Exercise requirements - Go to the line in the entries below that holds "en cuenta antes" and repeat exactly from there through the line that holds "comerciales son algunas", inclusive.
Dataset START
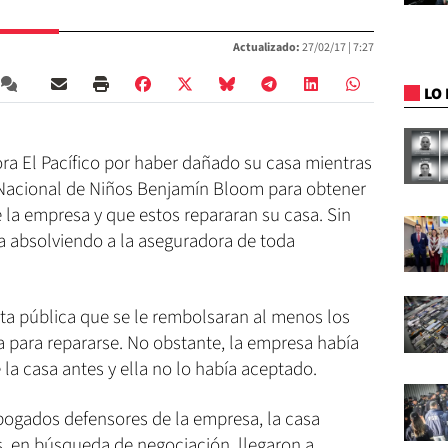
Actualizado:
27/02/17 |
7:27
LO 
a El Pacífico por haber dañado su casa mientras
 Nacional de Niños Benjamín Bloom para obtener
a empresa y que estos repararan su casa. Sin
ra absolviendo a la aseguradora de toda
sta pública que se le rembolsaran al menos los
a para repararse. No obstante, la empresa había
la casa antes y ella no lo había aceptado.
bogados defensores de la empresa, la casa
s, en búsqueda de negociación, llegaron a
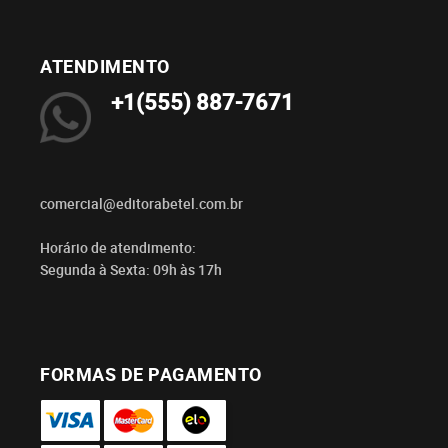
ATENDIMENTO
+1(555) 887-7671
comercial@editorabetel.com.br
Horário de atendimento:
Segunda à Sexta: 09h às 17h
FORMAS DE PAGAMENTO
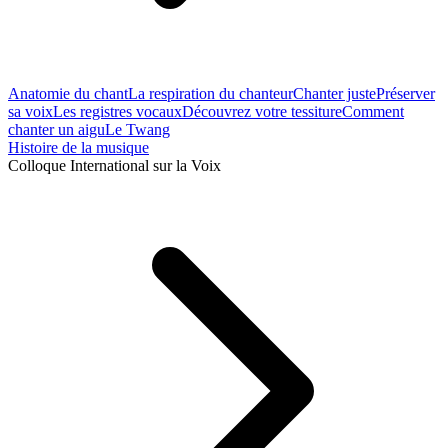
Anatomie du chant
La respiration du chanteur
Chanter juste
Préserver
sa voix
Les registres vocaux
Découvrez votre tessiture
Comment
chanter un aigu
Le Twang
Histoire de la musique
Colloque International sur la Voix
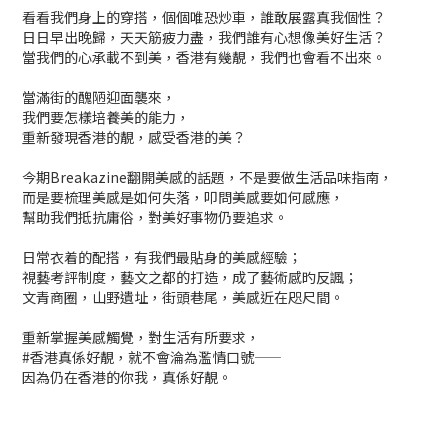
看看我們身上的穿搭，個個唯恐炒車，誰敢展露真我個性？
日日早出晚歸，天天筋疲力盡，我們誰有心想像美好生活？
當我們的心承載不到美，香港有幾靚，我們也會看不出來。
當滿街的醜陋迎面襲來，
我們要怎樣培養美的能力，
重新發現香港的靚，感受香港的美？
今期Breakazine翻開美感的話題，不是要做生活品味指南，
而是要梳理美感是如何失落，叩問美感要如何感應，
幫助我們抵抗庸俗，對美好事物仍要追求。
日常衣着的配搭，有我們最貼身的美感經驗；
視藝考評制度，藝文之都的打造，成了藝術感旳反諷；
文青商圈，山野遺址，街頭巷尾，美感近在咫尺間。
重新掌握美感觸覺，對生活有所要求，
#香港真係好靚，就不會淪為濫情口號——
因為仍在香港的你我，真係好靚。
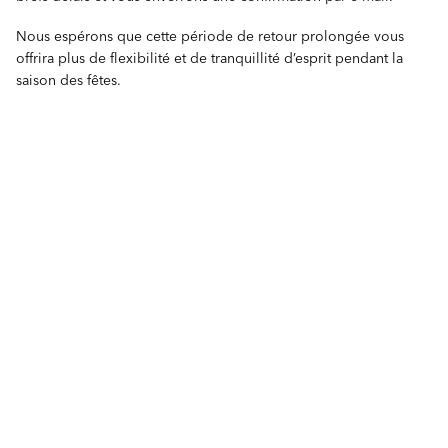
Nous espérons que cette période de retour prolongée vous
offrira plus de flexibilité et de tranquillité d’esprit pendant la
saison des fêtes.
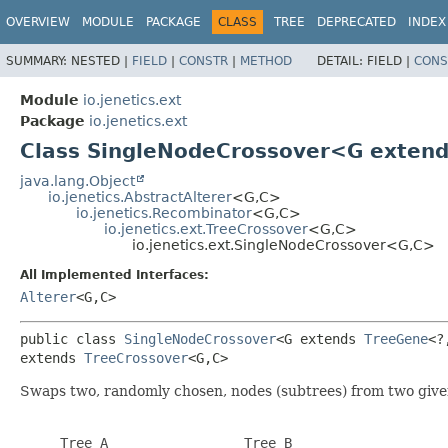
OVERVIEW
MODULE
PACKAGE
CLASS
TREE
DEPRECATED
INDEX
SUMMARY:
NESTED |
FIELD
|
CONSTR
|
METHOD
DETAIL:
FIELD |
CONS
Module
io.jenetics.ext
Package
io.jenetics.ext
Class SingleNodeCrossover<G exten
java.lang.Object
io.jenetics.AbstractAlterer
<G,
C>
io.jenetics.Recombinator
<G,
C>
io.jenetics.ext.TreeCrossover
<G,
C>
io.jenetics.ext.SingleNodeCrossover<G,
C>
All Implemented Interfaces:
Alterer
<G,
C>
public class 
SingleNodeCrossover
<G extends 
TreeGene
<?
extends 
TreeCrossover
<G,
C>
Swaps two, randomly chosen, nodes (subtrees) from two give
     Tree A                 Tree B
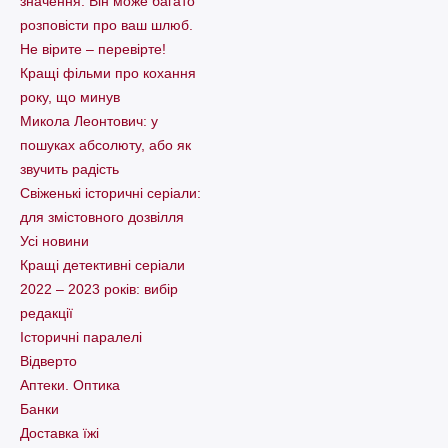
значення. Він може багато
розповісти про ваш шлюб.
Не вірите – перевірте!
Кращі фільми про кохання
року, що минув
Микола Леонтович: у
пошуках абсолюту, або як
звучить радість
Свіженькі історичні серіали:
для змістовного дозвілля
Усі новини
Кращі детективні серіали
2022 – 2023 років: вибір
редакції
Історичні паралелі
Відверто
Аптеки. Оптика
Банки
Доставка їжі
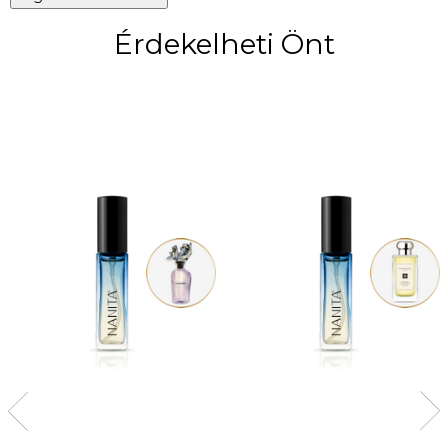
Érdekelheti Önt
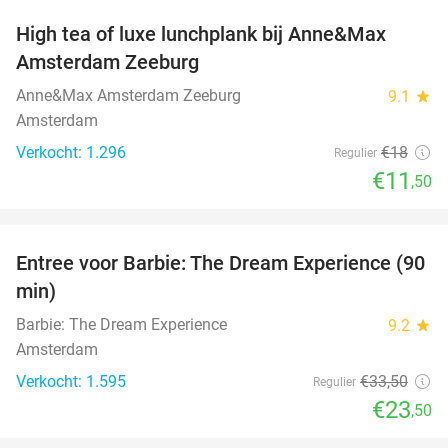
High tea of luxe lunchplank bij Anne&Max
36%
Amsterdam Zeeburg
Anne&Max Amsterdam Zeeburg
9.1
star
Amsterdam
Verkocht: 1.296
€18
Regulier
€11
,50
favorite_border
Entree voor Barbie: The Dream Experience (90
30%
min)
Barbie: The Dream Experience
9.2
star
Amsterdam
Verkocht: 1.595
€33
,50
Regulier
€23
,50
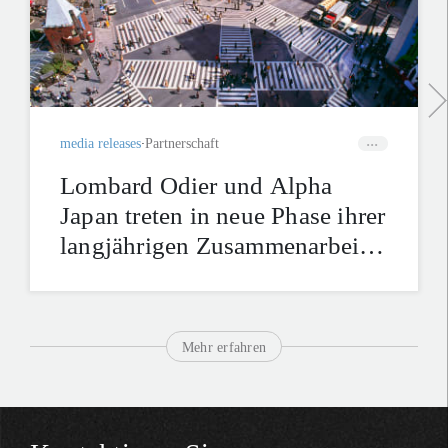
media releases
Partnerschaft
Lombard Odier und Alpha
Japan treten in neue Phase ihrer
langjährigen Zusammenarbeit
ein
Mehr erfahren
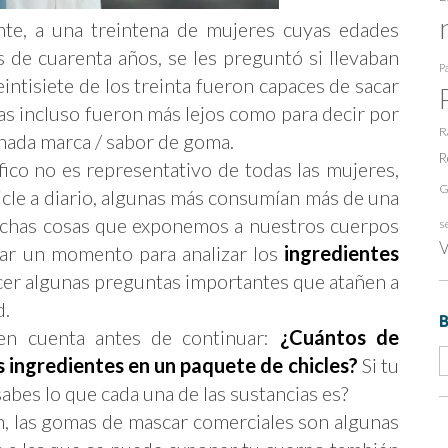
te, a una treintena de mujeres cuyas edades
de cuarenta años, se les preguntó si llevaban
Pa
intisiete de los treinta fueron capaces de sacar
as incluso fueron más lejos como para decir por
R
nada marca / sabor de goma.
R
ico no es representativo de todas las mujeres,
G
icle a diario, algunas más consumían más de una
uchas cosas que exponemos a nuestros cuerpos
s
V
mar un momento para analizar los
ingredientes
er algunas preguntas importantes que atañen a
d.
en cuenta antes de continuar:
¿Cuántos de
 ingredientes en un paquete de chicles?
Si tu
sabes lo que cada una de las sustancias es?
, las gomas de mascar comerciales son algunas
Dataset END
Dataset START
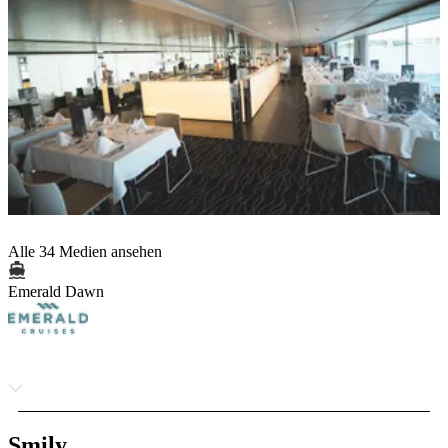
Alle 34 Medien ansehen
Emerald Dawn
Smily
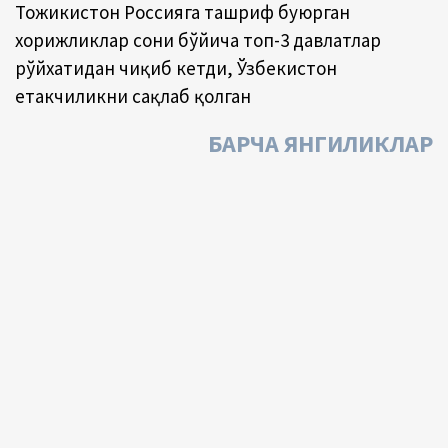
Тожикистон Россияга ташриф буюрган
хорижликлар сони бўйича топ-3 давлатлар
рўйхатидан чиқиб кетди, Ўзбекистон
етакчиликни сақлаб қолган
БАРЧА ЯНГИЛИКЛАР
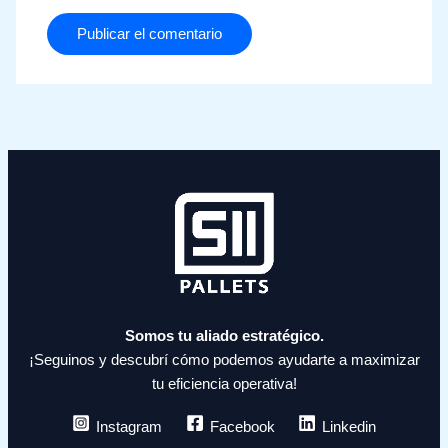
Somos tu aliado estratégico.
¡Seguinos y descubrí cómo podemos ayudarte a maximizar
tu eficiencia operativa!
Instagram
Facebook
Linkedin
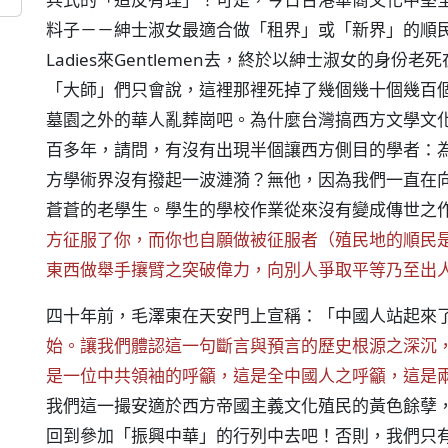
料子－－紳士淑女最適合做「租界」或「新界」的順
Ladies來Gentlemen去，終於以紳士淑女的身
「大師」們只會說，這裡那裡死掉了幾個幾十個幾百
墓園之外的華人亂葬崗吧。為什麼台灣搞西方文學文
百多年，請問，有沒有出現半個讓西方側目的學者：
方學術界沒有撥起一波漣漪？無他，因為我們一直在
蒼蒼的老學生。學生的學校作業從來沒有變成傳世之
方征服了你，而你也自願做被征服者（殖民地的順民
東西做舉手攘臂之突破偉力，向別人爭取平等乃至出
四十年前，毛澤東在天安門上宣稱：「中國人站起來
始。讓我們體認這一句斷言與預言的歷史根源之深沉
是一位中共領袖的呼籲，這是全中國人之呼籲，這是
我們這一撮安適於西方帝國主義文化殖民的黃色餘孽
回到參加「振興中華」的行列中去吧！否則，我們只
Dataset END
Answer space -
en cuenta antes de continuar:
¿Cuántos de
 ingredientes en un paquete de chicles?
Si tu
sabes lo que cada una de las sustancias es?
, las gomas de mascar comerciales son algunas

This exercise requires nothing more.